ViViUse

Leitung:  Kurt Schneider
Team:  Lukas Nagel, Jianwei Shi
Jahr:  2021
Förderung:  Deutsche Forschungsgemeinschaft (DFG)
Weitere Informationen https://gepris.dfg.de/gepris/projekt/289386339

Vision Videos - Ein Medium für Gemeinsames Verständnis

Die Etablierung einer geteilten Projektvision ist ein zentrales Ziel des Requirements Engineering. Eine effektive Koordination und Kommunikation der Bedürfnisse aller beteiligten Stakeholder ist unerlässlich, um einem Entwicklungsteam zu ermöglichen, eine für die Stakeholder akzeptable Lösung zu implementieren. Dieser Prozess der Anforderungskommunikation dient der Entwicklung und Aushandlung eines gemeinsamen Verständnisses über die Ziele, Pläne, Status und Kontext eines Projekts.

Auf Basis eines solchen gemeinsamen Verständnisses kann eine geteilte Projektvision entstehen, die den Umfang des zu entwickelnden Systems beschreibt. Dies erlaubt eine Bewertung der Relevanz von individuellen Anforderungen und ihrer Bedeutung für das zukünftige System. Eine geteilte Projektvision dient somit der Ausrichtung der Aktivitäten und Aktionen aller Beteiligten im Projekt und trägt dadurch maßgeblich zum Projekterfolg bei.

Die Entwicklung eines gemeinsamen Verständnisses kann erleichtert werden, wenn ein proaktiver Informationsaustausch zwischen den Stakeholdern und dem Entwicklungsteam erfolgt. Dies geschieht nach den aktuellen Praktiken des Requirements Engineerings über eine rein textuelle Präsentation der Projektvision in einer Spezifikation. Die mit natürlicher Sprache einhergehenden Einschränkungen wie Mehrdeutigkeit und Abstraktion können jedoch zu unentdeckten Missverständnissen führen.

Das Medium Video ist seit langem als eine der reichhaltigsten und effektivsten Dokumentationsoptionen für die Kommunikation zwischen Menschen bekannt.
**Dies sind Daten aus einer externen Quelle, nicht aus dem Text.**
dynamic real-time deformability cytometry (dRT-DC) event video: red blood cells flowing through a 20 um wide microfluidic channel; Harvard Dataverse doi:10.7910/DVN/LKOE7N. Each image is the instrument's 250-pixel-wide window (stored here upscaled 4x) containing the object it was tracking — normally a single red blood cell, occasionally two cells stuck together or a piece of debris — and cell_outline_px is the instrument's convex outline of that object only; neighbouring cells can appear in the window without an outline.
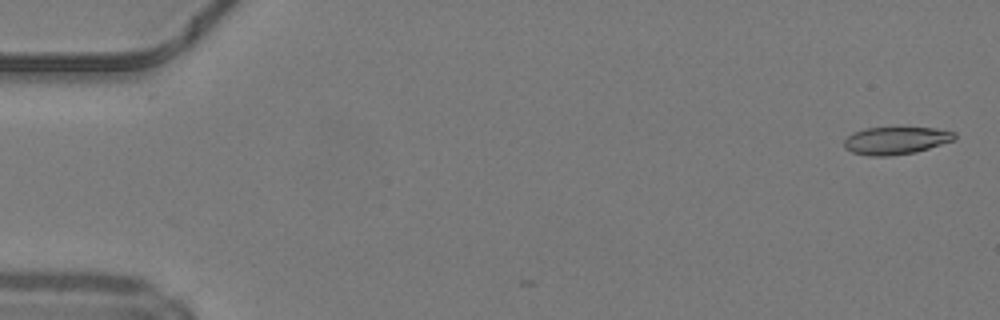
{"species": "common noctule bat (a hibernating species)", "species_latin": "Nyctalus noctula", "temperature_condition": "warm", "stored_images_in_passage": 6, "camera_frame_rate_fps": 3000, "um_per_image_px": 0.085, "animal": {"sex": "male", "body_mass_g": 19.2, "forearm_length_mm": 51.8}, "frame": {"image": 1, "passage_image": 2, "time_ms": 0.333, "image_size_px": [1000, 320], "cell_outline_px": [[956, 140], [916, 152], [888, 156], [868, 156], [852, 152], [844, 148], [844, 140], [852, 132], [864, 128], [936, 128], [956, 132]], "centroid_in_image_um": [76.15, 11.95], "position_along_channel_um": 8.8, "area_um2": 17.86}}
Vision Videos versuchen diese Vorteile für die Kommunikation von Projektvisionen unter Stakeholdern nutzbar zu machen, indem sie Projektvisionen klar in einem simulierten Anwendungsfall präsentieren. Die erstellten Videos können Stakeholdern präsentiert werden und bilden so eine Grundlage für Diskussionen, welche zur Erreichung eines gemeinsamen Verständnisses führen.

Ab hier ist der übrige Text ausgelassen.